Bitcoin: The First Decentralised, Blockchain-based Crypto

Unlike fiat money and centralised state-controlled payment systems, Bitcoin and other cryptocurrencies are digital currencies that have been created to compete with or displace fiat currencies. Bitcoin, the first decentralised, blockchain-based cryptocurrency was created in 2009 by Satoshi Nakamoto, a pseudonymous inventor. This digital asset is not backed by any government-related policy. Bitcoin is popular, and has been accepted as a means of exchange in many venues, including cafés, bars, retail shops, and health services, among others. Despite the fact that it is not legal money in most jurisdictions, few countries have adopted it as their standard. Most notably— El Savador.

Diversity of Trading Through DeFi and CeFi

Trading in DeFi and CeFi are two very different things. In CeFi, users trade cryptocurrencies on exchanges. So, their assets are in custodial wallets and the risk of keeping the holdings safe and the obligation of putting them to good use is shared by these exchanges. In addition, users find no problem in converting crypto to fiat and vice versa using CeFi.

This makes customer onboarding easy for the exchange and convenient for the user. As for DeFi, the majority of users who have fiat money can’t use DeFi to convert them to crypto. Taking withdrawals in fiat currency, on the other hand, necessitates a crypto conversion. Hence, a centralised exchange has this obvious advantage over a DeFi platform.

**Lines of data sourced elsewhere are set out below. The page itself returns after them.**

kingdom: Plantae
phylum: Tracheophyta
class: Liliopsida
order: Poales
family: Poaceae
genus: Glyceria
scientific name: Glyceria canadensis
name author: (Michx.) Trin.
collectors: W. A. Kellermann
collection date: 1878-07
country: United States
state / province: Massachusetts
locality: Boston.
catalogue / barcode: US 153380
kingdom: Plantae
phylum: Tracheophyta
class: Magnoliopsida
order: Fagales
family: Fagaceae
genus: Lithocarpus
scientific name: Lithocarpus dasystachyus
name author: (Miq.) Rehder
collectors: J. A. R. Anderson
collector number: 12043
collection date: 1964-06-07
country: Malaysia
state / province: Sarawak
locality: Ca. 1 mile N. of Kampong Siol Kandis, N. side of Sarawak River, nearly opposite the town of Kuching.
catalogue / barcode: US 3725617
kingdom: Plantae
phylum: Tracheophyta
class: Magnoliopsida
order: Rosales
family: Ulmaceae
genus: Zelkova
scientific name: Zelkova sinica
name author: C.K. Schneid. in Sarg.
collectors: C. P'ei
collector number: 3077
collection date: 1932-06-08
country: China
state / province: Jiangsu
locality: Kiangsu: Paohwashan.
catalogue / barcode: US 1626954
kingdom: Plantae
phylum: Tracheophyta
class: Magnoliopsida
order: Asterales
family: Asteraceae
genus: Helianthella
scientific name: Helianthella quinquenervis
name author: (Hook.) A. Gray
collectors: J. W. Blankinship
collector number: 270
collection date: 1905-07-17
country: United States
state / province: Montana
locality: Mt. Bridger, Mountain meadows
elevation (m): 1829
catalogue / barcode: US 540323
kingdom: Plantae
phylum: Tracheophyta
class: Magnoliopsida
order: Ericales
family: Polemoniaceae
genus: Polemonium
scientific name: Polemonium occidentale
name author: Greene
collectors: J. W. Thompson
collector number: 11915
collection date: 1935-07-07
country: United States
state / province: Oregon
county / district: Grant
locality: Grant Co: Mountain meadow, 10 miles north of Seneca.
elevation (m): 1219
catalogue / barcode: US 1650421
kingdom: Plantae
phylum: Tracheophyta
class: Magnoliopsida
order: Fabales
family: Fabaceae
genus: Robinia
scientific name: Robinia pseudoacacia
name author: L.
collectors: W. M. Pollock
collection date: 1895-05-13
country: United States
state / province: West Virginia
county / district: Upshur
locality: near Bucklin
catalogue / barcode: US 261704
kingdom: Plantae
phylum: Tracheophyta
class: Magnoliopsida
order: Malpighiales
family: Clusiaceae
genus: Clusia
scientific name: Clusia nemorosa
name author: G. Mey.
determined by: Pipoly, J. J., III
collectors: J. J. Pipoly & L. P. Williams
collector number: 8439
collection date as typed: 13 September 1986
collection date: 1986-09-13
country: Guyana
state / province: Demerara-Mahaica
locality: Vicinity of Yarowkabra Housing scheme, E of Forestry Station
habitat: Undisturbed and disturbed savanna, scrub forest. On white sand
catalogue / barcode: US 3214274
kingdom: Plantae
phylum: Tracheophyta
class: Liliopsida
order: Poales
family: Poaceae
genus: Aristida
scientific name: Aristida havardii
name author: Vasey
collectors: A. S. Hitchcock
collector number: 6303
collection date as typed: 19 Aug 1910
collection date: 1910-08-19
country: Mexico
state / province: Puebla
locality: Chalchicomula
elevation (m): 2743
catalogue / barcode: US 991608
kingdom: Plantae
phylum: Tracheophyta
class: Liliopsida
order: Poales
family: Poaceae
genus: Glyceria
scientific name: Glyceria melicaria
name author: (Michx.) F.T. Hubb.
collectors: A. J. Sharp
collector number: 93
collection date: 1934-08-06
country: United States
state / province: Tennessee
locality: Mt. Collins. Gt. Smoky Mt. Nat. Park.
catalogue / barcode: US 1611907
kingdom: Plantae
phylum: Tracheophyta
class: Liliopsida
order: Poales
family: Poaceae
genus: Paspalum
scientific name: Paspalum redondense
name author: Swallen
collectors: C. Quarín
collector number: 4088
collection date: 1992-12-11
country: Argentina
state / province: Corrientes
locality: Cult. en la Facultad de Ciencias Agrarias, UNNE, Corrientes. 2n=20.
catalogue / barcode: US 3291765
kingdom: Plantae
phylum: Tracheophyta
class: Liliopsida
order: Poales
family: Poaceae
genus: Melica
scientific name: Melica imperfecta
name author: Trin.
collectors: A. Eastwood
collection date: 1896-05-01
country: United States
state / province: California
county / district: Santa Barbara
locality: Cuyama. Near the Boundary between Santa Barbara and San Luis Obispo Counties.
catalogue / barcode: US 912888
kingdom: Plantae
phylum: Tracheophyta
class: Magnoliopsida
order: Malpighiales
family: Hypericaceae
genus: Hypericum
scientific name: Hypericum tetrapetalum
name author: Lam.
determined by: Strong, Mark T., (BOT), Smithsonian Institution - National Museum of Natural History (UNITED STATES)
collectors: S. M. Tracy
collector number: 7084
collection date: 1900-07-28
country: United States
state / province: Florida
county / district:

Centralised finance systems, on the other hand, are not subject to such limits. CeFi is compatible with a wide range of popular coins that are usually produced on their own blockchains. In conclusion, CeFi services can take custody of funds from various disparate blockchains as trustworthy centralised exchanges. When completing swaps across different blockchains, DeFi services suffer from complexity and delay.